## TEKST DO CZYTANIA
↓

Reklama

Niedziela Małopolska

Świadek historii i przewodniczka po Krakowie

Znała przyszłych świętych i błogosławionych. Przeżyła okupację niemiecką. Nieprzerwanie od 70 lat oprowadza po Krakowie. Amelia Dunin to świadek historii i skarb dla młodszych pokoleń.

Niedziela małopolska 3/2021, str. VI

[ TEMATY ]

Kraków

sylwetka

Anna Bandura

Pani Amelia jeszcze do niedawna oprowadzała turystów polskich i francuskojęzycznych

Pani Amelia jeszcze do niedawna oprowadzała turystów polskich i francuskojęzycznych

Bądź na bieżąco!

Zapisz się do newslettera

Anna Bandura: Znowu w kalendarzu pojawia się wspomnienie daty 17 stycznia. Kogo zapytać o wydarzenia krakowskiego stycznia 45’, nazwane wyzwoleniem spod okupacji niemieckiej, jak nie świadka tej historii. Jak wspomina Pani ostatnie chwile Niemców w Małopolsce?

Amelia Dunin: Wrócę najpierw do 1944 r., bo już wtedy nadchodził front, Armia Czerwona szła i czekało się na to. Byłam wtedy w domu rodzinnym w Kalinie Wielkiej pod Miechowem. Zaangażowałam się. Nie byłam zaprzysiężona, ale miałam obowiązek przygotowywać chleb dla 106. Dywizji Piechoty Armii Krajowej. Moją rolą było odbieranie od zaufanych gospodarzy chleba. Robiono go na boku, bo wszystko wtedy Niemcy reglamentowali. Gdy nastawał zmierzch, ładowałam bochny na wóz, przykrywałam plandeką i jechałam do lasu w stronę Racławic na umówione miejsce.

To wymagające zadanie dla 16-letniej dziewczyny. Nie bała się Pani?

Pomóż w rozwoju naszego portalu

Wspieram

Nie! Matka urszulanka, u której pobierałam nauki, tak mnie napompowała patriotyzmem, że w ogóle nie myślałam, że może to być dla mnie zbyt niebezpieczne. A przecież policja niemiecka wtedy wędrowała po wsiach. Uważałam, że ojczyzna jest najważniejsza.

A co się stało w styczniu 1945 r.? Czy wspomina Pani ten moment jako wyzwolenie Krakowa, czy wręcz przeciwnie – zniewolenie?

↑

## ZADANIE
Zwróć bez żadnych zmian fragment wywiadu z Amelią Dunin, od słów "Bądź na bieżąco!" do słów "na umówione miejsce." włącznie.

## FRAGMENT DANYCH
↓

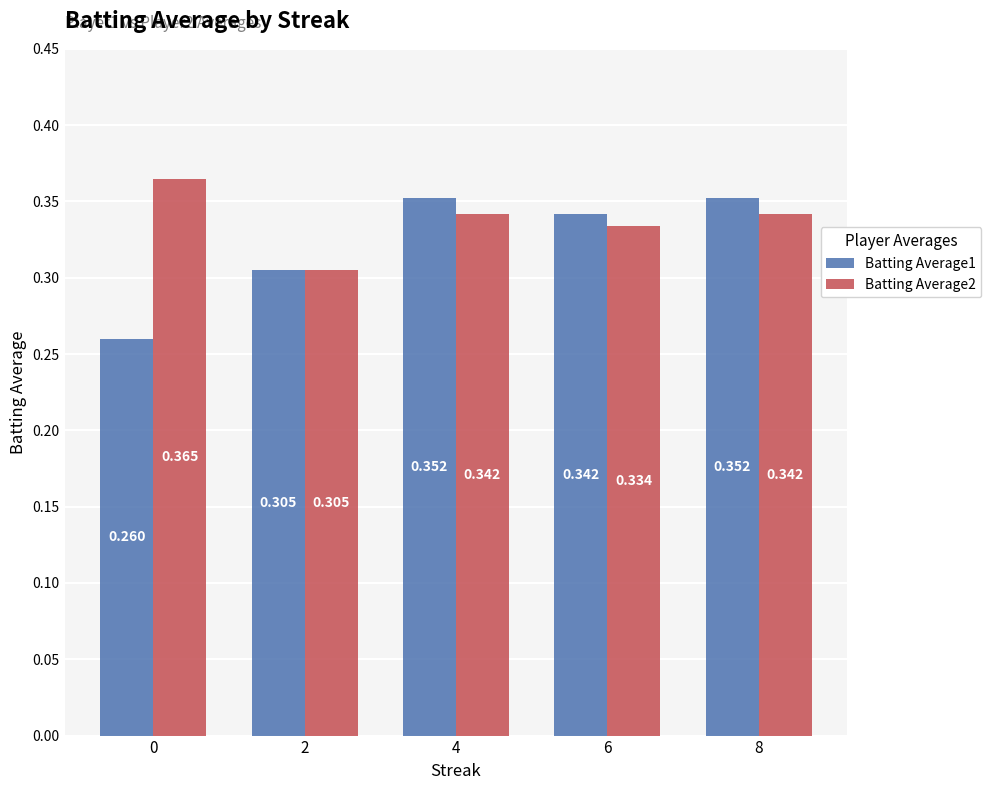

Rank the series at 0 from highest to lowest value.

Batting Average2, Batting Average1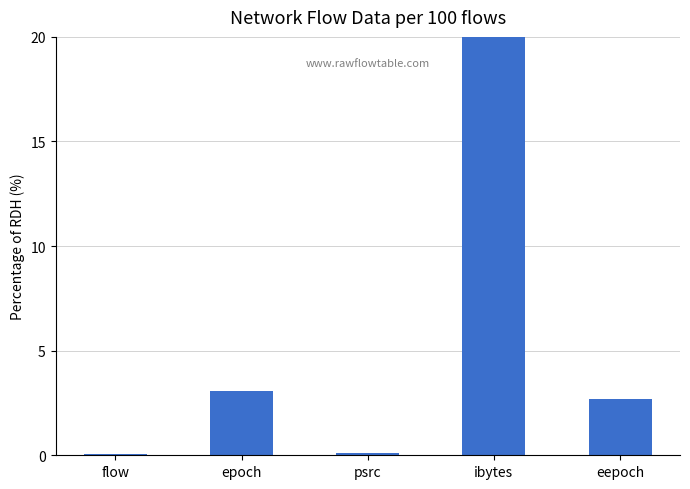

Where is the data nearest to the value 15?

epoch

↑

## ODPOWIEDŹ
Bądź na bieżąco!

Zapisz się do newslettera

Anna Bandura: Znowu w kalendarzu pojawia się wspomnienie daty 17 stycznia. Kogo zapytać o wydarzenia krakowskiego stycznia 45’, nazwane wyzwoleniem spod okupacji niemieckiej, jak nie świadka tej historii. Jak wspomina Pani ostatnie chwile Niemców w Małopolsce?

Amelia Dunin: Wrócę najpierw do 1944 r., bo już wtedy nadchodził front, Armia Czerwona szła i czekało się na to. Byłam wtedy w domu rodzinnym w Kalinie Wielkiej pod Miechowem. Zaangażowałam się. Nie byłam zaprzysiężona, ale miałam obowiązek przygotowywać chleb dla 106. Dywizji Piechoty Armii Krajowej. Moją rolą było odbieranie od zaufanych gospodarzy chleba. Robiono go na boku, bo wszystko wtedy Niemcy reglamentowali. Gdy nastawał zmierzch, ładowałam bochny na wóz, przykrywałam plandeką i jechałam do lasu w stronę Racławic na umówione miejsce.